__What is needed__
Wherever pictures occur in the entries below, leave them out and retype the rest exactly.

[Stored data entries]
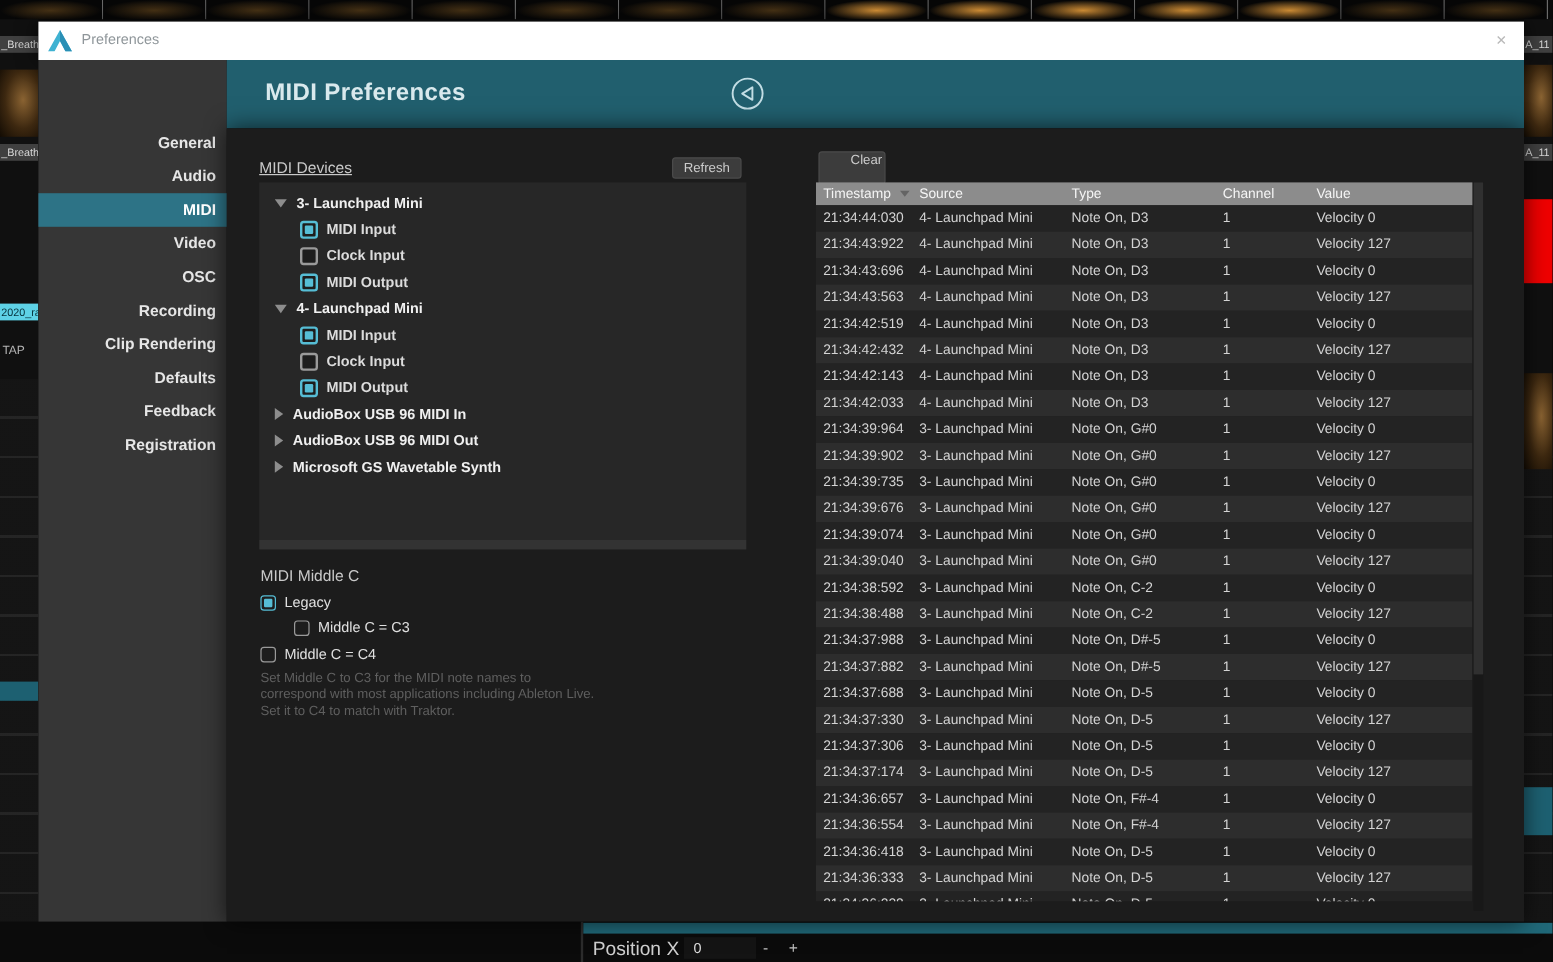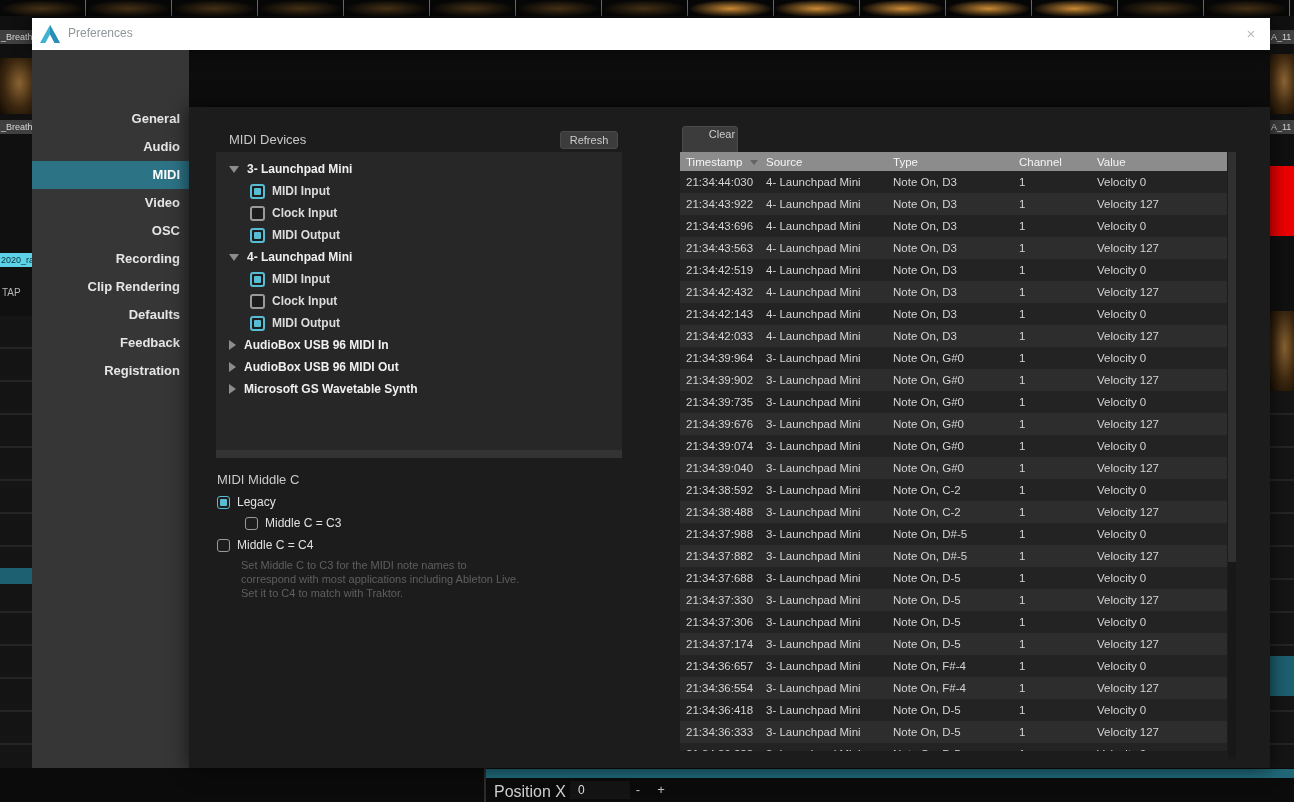"MIDI Preferences" div.teal-header { html: none -> <div> <h1>MIDI Preferences</h1> <div> <svg> <circle></circle> <polygon></polygon> </svg> </div> </div> }
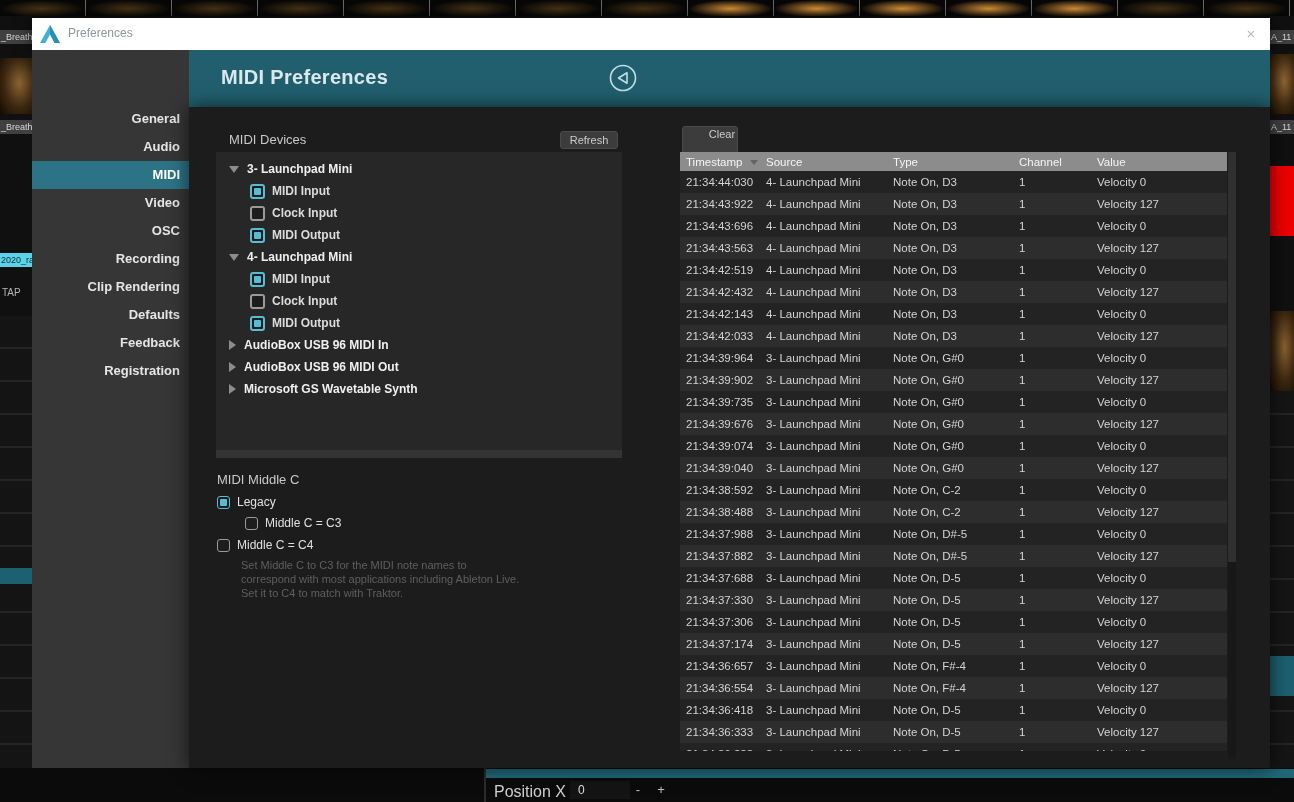"MIDI Devices" span.section-label { left: 40px -> 27px; text-decoration: none -> underline }
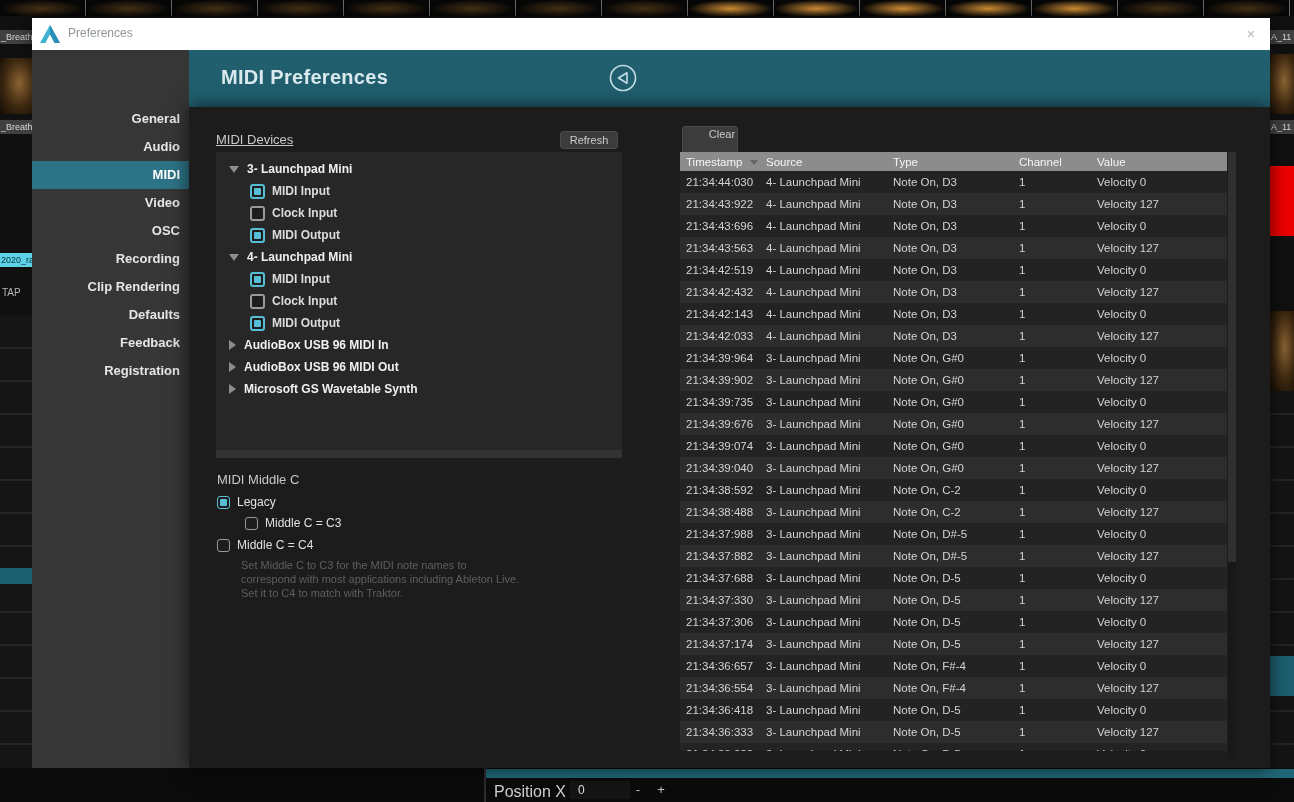"Set Middle C to C3" .help-line { margin-left: 24px -> none }
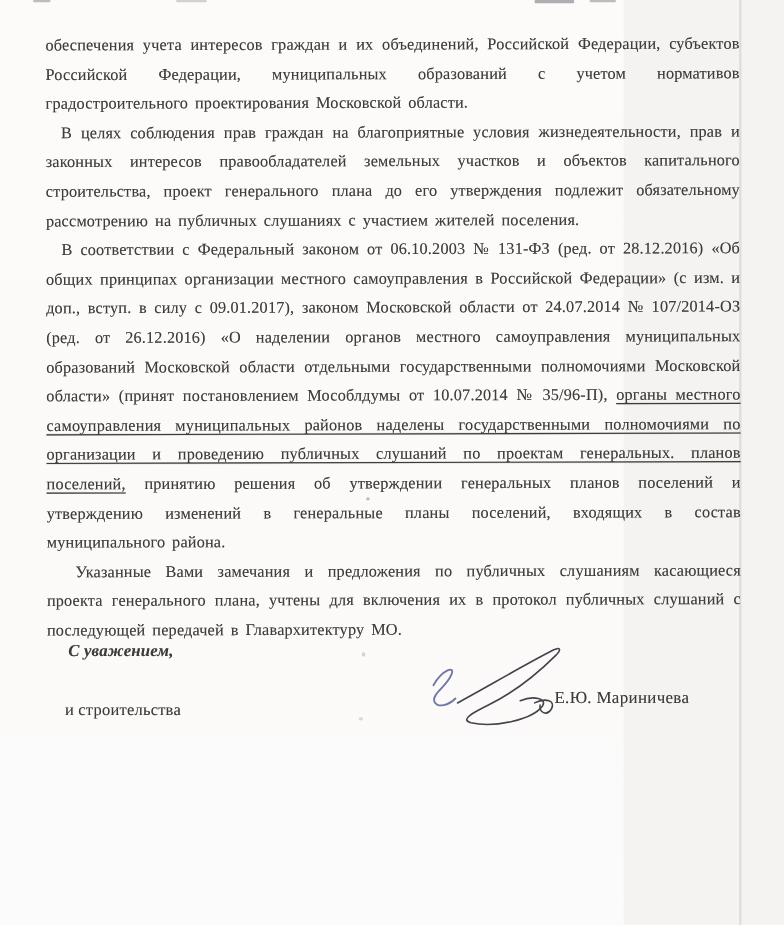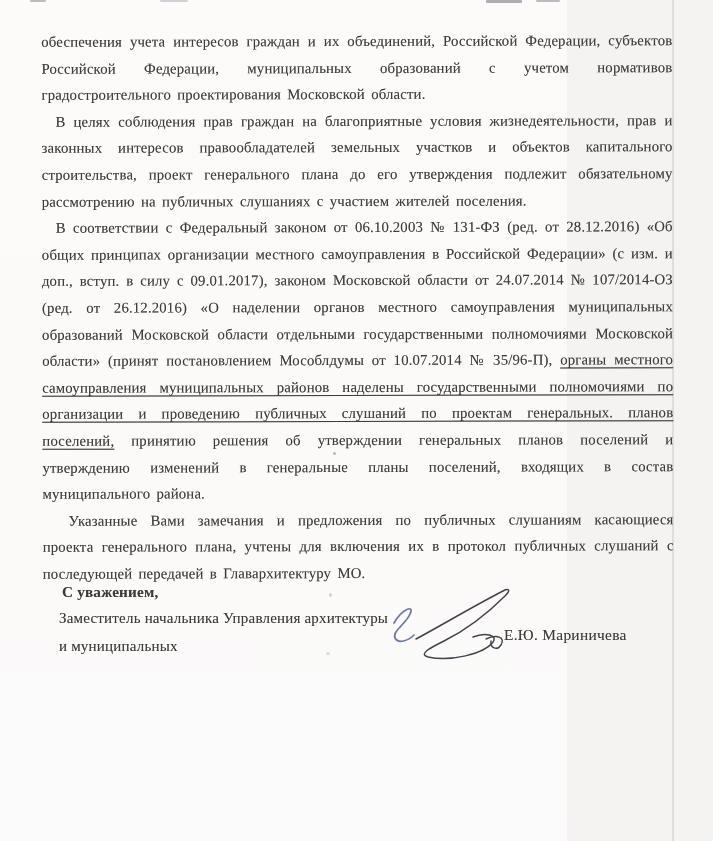"С уважением," .salutation { font-style: none -> italic }
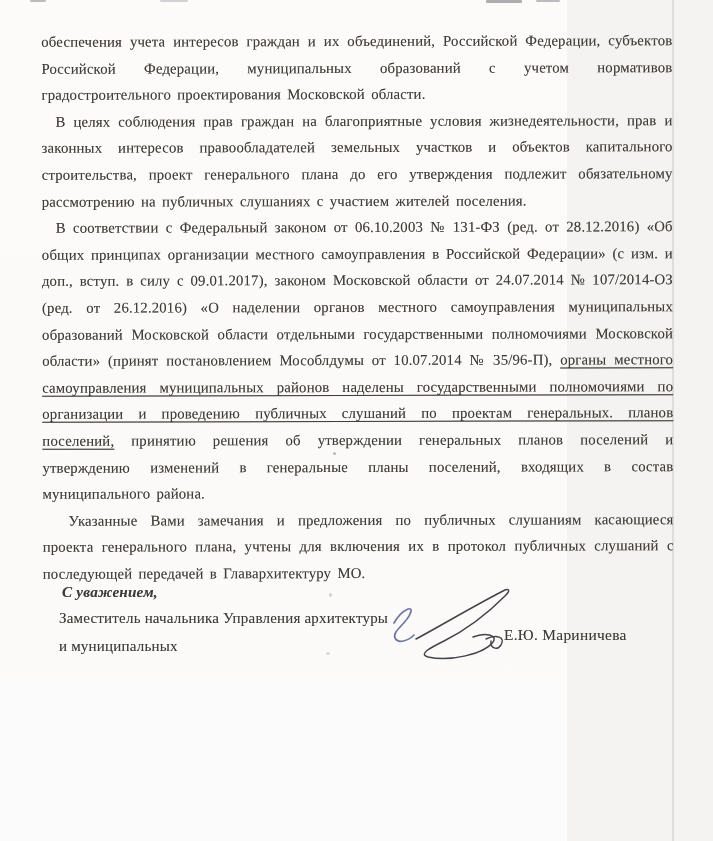"Заместитель начальника Управления" div.title-line1 { html: <div>Заместитель начальника Управления архитектуры</div> -> none }
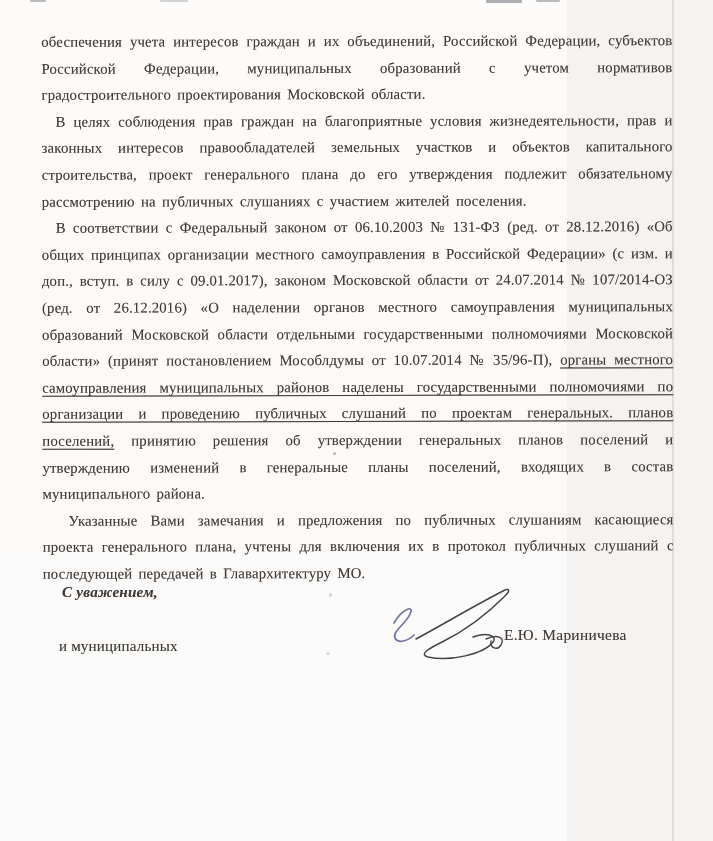"и муниципальных" div.title-line2 { text: муниципальных -> строительства }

__Exercise solution__
"MIDI Preferences" div.teal-header { html: none -> <div> <h1>MIDI Preferences</h1> <div> <svg> <circle></circle> <polygon></polygon> </svg> </div> </div> }
"MIDI Devices" span.section-label { left: 40px -> 27px; text-decoration: none -> underline }
"Set Middle C to C3" .help-line { margin-left: 24px -> none }
"С уважением," .salutation { font-style: none -> italic }
"Заместитель начальника Управления" div.title-line1 { html: <div>Заместитель начальника Управления архитектуры</div> -> none }
"и муниципальных" div.title-line2 { text: муниципальных -> строительства }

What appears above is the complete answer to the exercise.